* [GIVEN INSTRUCTION]: Please copy out the material from the line with "locality: Pacific Lowlands." to the line with "catalogue / barcode: US 2766951", each line word for word.

* [RAW RECORDS]:

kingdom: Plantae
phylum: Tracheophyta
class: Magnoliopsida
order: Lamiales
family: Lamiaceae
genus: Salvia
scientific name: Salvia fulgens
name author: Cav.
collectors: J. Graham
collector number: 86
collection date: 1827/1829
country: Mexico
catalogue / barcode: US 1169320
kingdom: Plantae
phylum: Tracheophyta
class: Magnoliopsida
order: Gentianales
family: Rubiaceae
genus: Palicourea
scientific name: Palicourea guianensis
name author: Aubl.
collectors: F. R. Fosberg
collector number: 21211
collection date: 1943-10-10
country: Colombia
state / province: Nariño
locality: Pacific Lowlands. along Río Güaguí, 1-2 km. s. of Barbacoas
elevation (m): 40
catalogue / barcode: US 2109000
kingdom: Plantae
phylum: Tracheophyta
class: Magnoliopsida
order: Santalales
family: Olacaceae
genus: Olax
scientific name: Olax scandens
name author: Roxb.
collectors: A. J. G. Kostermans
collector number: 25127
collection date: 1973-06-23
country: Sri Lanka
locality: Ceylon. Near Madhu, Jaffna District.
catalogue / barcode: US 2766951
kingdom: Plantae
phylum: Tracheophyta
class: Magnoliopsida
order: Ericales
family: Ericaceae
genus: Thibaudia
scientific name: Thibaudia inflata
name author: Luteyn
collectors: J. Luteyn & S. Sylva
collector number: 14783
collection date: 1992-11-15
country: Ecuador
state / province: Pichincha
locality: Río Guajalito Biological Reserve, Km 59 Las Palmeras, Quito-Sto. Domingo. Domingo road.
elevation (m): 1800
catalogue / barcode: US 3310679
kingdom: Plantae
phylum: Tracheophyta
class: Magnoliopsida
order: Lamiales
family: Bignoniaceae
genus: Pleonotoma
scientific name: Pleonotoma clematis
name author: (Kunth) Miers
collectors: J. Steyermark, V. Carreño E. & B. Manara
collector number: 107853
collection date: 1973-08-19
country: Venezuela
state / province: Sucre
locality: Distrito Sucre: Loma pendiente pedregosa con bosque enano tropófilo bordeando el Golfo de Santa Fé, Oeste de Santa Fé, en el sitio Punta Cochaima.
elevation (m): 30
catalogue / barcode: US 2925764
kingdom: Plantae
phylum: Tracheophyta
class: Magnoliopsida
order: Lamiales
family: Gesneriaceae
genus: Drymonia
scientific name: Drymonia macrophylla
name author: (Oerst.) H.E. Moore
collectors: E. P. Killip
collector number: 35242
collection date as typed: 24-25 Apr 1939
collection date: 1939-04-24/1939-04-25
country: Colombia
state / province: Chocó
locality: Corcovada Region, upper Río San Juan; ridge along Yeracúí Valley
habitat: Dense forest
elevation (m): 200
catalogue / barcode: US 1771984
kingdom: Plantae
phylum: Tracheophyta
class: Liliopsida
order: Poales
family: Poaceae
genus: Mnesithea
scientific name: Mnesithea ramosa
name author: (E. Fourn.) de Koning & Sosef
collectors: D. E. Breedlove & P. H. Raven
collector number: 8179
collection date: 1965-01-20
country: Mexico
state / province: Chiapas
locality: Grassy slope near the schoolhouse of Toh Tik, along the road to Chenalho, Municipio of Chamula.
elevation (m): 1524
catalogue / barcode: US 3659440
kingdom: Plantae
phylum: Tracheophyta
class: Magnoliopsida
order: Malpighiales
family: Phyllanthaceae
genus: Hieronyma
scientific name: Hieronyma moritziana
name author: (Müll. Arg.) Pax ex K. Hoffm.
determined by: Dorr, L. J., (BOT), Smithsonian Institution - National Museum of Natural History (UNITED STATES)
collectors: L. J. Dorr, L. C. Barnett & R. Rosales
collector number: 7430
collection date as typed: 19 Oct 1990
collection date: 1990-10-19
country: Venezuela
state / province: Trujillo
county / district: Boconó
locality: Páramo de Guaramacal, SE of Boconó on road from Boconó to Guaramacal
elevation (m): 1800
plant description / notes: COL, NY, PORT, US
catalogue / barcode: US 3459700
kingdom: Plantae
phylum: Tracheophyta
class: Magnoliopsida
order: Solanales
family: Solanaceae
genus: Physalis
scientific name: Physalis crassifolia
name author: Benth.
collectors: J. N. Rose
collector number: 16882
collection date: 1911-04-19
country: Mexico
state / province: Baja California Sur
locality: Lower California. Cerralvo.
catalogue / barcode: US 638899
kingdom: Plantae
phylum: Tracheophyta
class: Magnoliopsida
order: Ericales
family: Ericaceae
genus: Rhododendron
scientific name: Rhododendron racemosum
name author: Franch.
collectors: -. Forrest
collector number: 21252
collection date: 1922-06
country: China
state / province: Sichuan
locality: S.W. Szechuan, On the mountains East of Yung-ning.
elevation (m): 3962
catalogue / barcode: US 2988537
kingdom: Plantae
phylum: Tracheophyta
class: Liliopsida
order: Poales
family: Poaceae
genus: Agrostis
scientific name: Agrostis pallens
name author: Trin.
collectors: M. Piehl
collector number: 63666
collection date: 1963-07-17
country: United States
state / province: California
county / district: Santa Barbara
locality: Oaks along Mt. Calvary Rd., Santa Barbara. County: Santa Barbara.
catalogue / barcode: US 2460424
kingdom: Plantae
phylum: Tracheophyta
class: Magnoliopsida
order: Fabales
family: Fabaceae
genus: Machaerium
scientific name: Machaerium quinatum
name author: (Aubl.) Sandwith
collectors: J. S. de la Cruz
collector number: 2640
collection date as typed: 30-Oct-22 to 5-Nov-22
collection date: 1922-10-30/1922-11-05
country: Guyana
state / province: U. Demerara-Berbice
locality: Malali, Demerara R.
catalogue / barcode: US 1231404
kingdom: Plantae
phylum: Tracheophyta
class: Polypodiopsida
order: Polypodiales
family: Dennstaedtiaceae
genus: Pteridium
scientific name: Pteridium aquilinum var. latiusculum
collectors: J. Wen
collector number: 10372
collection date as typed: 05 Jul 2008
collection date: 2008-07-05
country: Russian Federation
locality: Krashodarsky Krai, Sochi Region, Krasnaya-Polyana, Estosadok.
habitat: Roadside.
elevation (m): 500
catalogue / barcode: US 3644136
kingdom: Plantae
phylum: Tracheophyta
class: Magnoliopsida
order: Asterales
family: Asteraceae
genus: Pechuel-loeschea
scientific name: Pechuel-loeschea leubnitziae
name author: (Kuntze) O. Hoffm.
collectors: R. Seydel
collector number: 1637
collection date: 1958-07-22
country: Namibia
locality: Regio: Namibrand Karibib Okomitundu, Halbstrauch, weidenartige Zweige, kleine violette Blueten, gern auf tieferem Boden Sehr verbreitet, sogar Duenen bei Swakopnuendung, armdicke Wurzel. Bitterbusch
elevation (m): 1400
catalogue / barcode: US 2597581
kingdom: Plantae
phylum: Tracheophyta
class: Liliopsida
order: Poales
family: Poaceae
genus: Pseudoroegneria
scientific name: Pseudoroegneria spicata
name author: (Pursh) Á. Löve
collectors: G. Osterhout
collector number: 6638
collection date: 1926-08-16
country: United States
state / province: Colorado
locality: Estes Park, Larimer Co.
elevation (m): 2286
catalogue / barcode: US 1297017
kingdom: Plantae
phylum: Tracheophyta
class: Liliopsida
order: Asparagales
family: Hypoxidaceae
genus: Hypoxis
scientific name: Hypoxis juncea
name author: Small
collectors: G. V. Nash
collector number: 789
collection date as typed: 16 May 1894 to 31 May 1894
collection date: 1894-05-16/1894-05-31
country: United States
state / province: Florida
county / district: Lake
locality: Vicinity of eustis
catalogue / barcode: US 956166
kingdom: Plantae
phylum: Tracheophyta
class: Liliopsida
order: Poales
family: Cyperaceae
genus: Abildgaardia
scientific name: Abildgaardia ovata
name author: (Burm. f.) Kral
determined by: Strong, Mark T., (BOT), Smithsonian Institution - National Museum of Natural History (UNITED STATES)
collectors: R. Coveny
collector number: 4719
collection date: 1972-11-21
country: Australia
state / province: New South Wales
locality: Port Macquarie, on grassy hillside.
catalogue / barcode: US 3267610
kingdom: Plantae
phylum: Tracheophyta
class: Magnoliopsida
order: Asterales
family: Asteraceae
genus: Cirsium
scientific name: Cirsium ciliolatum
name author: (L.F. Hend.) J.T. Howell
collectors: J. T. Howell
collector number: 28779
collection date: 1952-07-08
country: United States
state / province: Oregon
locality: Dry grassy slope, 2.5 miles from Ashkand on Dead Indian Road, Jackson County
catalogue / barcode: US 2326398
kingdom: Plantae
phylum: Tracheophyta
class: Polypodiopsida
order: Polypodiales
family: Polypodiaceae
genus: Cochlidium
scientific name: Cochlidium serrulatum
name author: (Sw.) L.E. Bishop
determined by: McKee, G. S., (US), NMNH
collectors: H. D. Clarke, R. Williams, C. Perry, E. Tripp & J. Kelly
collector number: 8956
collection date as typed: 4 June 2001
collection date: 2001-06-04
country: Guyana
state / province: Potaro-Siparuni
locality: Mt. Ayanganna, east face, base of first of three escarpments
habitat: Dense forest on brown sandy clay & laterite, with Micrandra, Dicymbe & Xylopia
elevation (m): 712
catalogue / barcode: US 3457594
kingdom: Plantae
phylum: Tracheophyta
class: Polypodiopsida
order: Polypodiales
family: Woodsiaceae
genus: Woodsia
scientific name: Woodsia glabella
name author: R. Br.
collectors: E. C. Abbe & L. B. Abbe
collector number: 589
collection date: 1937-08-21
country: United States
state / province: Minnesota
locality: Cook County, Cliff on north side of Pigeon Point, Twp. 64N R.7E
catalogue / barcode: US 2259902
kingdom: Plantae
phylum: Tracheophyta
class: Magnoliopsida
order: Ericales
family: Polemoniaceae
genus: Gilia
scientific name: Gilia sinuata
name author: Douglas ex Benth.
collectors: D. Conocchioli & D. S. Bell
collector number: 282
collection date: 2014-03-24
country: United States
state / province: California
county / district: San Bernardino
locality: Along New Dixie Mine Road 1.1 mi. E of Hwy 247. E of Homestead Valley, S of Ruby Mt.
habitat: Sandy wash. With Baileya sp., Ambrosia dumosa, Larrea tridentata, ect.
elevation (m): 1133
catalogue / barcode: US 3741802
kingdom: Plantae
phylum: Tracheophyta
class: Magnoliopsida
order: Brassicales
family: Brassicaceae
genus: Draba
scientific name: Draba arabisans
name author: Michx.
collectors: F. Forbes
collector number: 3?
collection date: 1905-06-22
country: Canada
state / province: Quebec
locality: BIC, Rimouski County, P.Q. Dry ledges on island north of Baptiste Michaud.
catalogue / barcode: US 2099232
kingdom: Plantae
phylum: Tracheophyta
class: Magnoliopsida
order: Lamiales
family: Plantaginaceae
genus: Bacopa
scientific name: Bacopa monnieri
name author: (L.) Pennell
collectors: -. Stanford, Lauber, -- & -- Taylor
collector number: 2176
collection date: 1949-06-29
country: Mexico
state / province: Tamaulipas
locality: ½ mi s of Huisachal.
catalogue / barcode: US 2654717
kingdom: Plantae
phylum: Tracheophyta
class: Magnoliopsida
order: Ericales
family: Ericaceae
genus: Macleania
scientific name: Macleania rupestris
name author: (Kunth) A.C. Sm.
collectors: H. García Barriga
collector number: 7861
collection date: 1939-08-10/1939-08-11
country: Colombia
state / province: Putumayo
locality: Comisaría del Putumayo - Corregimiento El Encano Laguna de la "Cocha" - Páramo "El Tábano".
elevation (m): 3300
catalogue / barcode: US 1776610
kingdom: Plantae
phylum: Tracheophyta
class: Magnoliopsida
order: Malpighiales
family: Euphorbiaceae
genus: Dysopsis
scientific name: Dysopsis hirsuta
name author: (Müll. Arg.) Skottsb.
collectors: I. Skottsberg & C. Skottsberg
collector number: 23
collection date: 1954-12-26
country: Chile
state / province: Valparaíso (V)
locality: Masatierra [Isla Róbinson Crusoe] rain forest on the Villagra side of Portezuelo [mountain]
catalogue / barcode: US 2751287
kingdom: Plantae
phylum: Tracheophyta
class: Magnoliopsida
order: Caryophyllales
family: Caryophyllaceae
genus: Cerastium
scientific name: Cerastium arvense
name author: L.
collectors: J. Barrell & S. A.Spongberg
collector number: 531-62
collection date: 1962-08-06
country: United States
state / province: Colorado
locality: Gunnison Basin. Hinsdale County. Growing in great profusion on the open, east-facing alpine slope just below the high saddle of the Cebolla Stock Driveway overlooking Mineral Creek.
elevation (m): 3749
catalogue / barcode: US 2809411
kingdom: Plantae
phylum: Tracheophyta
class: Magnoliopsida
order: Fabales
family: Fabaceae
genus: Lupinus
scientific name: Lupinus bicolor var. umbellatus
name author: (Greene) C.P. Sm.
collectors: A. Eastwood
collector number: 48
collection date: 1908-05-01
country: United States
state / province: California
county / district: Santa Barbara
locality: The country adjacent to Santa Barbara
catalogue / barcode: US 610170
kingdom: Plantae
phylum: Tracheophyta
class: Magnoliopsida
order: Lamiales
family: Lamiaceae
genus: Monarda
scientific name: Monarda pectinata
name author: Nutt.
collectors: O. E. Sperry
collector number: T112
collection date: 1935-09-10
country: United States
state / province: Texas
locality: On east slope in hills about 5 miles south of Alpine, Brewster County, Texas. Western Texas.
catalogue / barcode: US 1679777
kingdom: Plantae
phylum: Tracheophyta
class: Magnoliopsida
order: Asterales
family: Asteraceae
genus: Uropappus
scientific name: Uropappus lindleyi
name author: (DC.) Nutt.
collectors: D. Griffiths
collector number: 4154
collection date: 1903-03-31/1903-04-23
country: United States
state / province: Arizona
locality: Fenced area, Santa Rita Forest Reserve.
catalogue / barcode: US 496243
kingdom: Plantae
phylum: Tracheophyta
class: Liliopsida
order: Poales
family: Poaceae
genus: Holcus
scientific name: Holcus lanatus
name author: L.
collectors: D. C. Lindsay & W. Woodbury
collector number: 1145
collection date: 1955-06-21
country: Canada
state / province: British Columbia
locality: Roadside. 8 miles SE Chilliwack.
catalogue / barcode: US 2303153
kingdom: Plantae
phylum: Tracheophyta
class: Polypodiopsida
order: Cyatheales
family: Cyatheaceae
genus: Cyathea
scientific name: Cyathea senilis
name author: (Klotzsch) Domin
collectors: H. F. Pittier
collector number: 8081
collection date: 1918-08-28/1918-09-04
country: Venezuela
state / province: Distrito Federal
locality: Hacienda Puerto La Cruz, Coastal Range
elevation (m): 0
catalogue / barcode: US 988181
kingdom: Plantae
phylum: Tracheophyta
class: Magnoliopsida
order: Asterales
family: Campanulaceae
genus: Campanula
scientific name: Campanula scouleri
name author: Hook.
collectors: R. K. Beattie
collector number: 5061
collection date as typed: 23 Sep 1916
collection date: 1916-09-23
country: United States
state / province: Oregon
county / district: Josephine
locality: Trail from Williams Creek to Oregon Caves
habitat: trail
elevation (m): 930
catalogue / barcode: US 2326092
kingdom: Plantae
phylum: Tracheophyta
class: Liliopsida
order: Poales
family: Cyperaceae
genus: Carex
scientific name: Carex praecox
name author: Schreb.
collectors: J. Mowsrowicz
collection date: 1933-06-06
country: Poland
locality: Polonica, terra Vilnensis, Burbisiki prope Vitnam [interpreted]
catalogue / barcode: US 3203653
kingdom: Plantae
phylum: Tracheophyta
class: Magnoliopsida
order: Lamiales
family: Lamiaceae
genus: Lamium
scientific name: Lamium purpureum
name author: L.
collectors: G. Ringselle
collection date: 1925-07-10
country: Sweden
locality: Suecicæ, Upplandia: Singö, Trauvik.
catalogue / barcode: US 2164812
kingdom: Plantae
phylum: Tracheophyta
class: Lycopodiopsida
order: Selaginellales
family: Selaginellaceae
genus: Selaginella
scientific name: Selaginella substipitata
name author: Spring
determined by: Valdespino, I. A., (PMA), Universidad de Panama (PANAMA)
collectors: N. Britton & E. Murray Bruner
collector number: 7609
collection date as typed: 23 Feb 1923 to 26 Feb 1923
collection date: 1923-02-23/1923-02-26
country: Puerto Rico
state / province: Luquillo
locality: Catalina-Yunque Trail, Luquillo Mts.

* [WORKED SOLUTION]:
locality: Pacific Lowlands. along Río Güaguí, 1-2 km. s. of Barbacoas
elevation (m): 40
catalogue / barcode: US 2109000
kingdom: Plantae
phylum: Tracheophyta
class: Magnoliopsida
order: Santalales
family: Olacaceae
genus: Olax
scientific name: Olax scandens
name author: Roxb.
collectors: A. J. G. Kostermans
collector number: 25127
collection date: 1973-06-23
country: Sri Lanka
locality: Ceylon. Near Madhu, Jaffna District.
catalogue / barcode: US 2766951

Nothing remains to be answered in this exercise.